Sunday morning. 9:17 a.m. I’m 30 miles from home and racing to a chapel I’m unfamiliar with for a conference. A work zone approaches, and out of the corner of my tired eye I see a police officer sitting behind some bushes holding what I hope is a sophisticated high-tech water gun.

It wasn’t.

Did I receive a traffic ticket? Yes. Was it of the speeding variety? Yes. Did the officer care that I was dressed in a suit and obviously racing to the aid of my beloved brothers and sisters in need? Not so much.

But that didn’t stop me from asking for grace.

A few weeks later I put the same suit back on and appeared in an historic courthouse just a country mile from the scene of my crime. After watching half-a-dozen other hardened traffic criminals make their pleas for leniency, I was convinced my excuses were, well, better.

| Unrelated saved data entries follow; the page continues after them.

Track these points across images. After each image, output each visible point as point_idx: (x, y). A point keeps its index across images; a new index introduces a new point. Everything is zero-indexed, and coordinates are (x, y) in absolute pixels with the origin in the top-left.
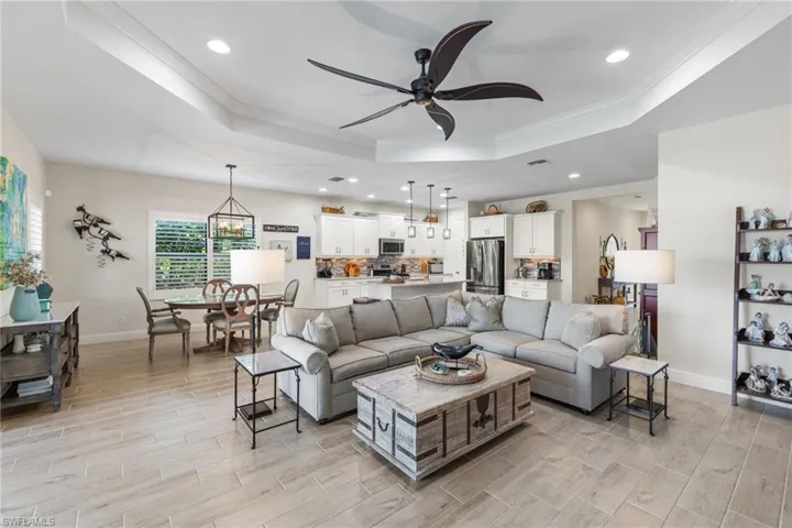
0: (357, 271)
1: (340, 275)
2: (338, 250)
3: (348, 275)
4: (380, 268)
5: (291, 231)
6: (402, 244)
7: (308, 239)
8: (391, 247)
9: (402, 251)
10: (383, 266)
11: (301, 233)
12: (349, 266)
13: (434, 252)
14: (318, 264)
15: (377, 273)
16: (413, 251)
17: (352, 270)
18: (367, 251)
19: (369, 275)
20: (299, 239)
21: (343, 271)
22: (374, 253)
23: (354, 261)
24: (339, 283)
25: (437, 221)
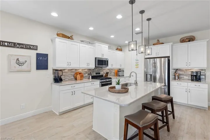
0: (82, 77)
1: (71, 80)
2: (69, 64)
3: (76, 79)
4: (95, 75)
5: (30, 48)
6: (107, 61)
7: (46, 56)
8: (101, 63)
9: (107, 65)
10: (97, 74)
11: (40, 51)
12: (77, 74)
13: (121, 65)
14: (54, 73)
15: (93, 77)
16: (112, 65)
17: (78, 76)
18: (88, 64)
19: (89, 78)
20: (38, 55)
21: (73, 77)
22: (92, 66)
23: (80, 71)
24: (69, 87)
25: (121, 51)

My strategy was can’t-miss. I took my place at the defendant’s table when summoned and prepped to make my case for grace.

“How do you plead?” The Judge asked.

“Your Honor, can I plead ‘guilty’ to speeding, but ‘not guilty’ to the severity of the speeding?”

His mouth said, “Excuse me?” But his face said, “Are you out of your mind?”

I explained how I’d been late for church in an area I’m unfamiliar with. I told him how careful I’d been that morning on the way to court, driving the exact speed limit through the same trap to gauge average mph, and how I’d been blown off the road by a school bus and a man I judged too old to even hold a license. I even made a premeditated, well-rehearsed joke that five others in the courtroom thought was rather funny. Unfortunately for me, none of them were wearing black robes and holding a gavel.

My appearance that day ended without the grace I so desperately sought. Instead, it ended with a pit stop at the court clerk’s office to pay a hefty fine.

As I drove home that day — very slowly — I pondered my life’s near-constant quest for grace. It seems I’m always asking others to grant it, but am I so quick to pass it on myself?

Perhaps you’ve sometimes fallen into the same trap.

Ever been late on a credit card payment and gotten the dreaded phone call? Without fail we seem to respond with the same universal line: “Grace, please?”

We’re late returning a library book, a rental car, or a casserole dish: “Grace, please?”

Who hasn’t missed a turn, an exit, or rolled through a stop sign and impeded the path of another car, only to fire off an apologetic wave of the hand and a sheepish grin. The grin itself is pleasant and quiet, but the real message screams, “Hey buddy! A little grace, huh? I’m in a hurry, I’m lost, I’m from out-of-town, I’m pregnant or my wife is pregnant.” Take your pick.

Or maybe, like me, you’ve missed a deadline for a project at work, a homework assignment or a new manuscript: What’s the refrain? “Grace, please?”

It’s part of life. It’s who we are. It’s how the plan of happiness was designed. It is that word, grace, that allows us to embrace repentance, change our minds and choices, and taste life’s sweet second chances.

Why then when my children make a mistake, despite the fact that I made the same missteps at their age, am I often too slow to extend grace? Especially since heaven and the neighbors know I’m asking for it myself when on trash day the sun rises and sets with the cans still sitting at the side of the house, full.

Mrs. Wright has heard it before: “I’m sorry dear. I won’t forget again. A little grace, please?” Fortunately for me, my wife isn’t nearly as slow to pass the grace as I am.

Yes, we all want grace. Leniency. A fresh shot. An opportunity to forgive and forget, right? Except in my case it’s more like, “You do the forgiving, I’ll do the forgetting, thank you very much.”

How about you?

I can’t promise that my expensive trip to speak at another chapel had changed my understanding of grace forever and that I’m a better man for it. But I can promise that I’m trying just little harder to pass the grace more quickly and more often. Maybe we all could.

Because we can’t expect everyone to pass it to us if we’re not willing to pass it back, can we?